Collected data:
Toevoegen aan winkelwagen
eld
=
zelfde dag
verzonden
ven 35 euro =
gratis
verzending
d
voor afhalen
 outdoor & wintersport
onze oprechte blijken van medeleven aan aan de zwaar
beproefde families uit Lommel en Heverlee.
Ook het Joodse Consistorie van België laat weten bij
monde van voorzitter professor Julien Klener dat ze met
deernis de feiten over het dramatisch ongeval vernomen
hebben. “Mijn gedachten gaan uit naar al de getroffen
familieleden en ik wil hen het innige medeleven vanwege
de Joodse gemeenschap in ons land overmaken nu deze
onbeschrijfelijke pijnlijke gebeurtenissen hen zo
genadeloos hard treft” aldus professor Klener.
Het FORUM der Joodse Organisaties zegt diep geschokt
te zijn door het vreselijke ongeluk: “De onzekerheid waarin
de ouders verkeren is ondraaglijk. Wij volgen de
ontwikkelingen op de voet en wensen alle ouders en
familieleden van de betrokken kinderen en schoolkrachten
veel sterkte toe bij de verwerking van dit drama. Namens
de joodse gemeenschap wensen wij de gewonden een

==

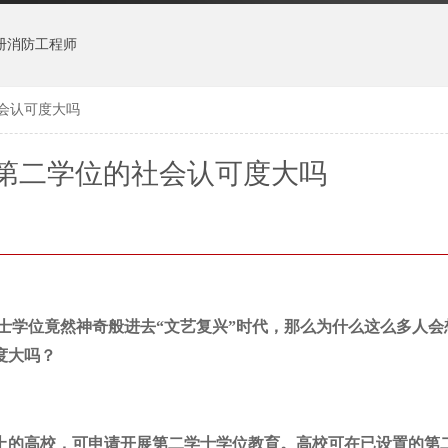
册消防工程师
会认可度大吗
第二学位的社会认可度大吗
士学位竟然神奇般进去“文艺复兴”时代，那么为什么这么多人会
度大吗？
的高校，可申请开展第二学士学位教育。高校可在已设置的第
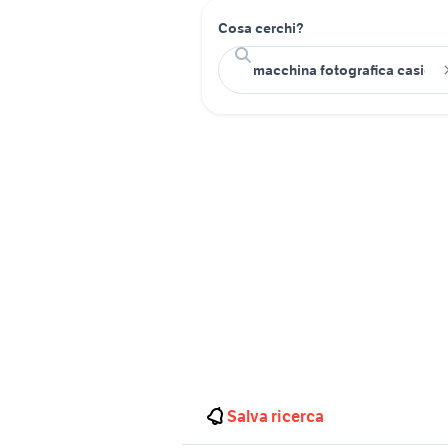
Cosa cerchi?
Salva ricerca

Assignment
In the listing above, copy out the lines starting with the one that contains "Toevoegen aan winkelwagen" and going on through the one that contains "monde van voorzitter", including both of those lines.

Solution for this task
Toevoegen aan winkelwagen
eld
=
zelfde dag
verzonden
ven 35 euro =
gratis
verzending
d
voor afhalen
 outdoor & wintersport
onze oprechte blijken van medeleven aan aan de zwaar
beproefde families uit Lommel en Heverlee.
Ook het Joodse Consistorie van België laat weten bij
monde van voorzitter professor Julien Klener dat ze met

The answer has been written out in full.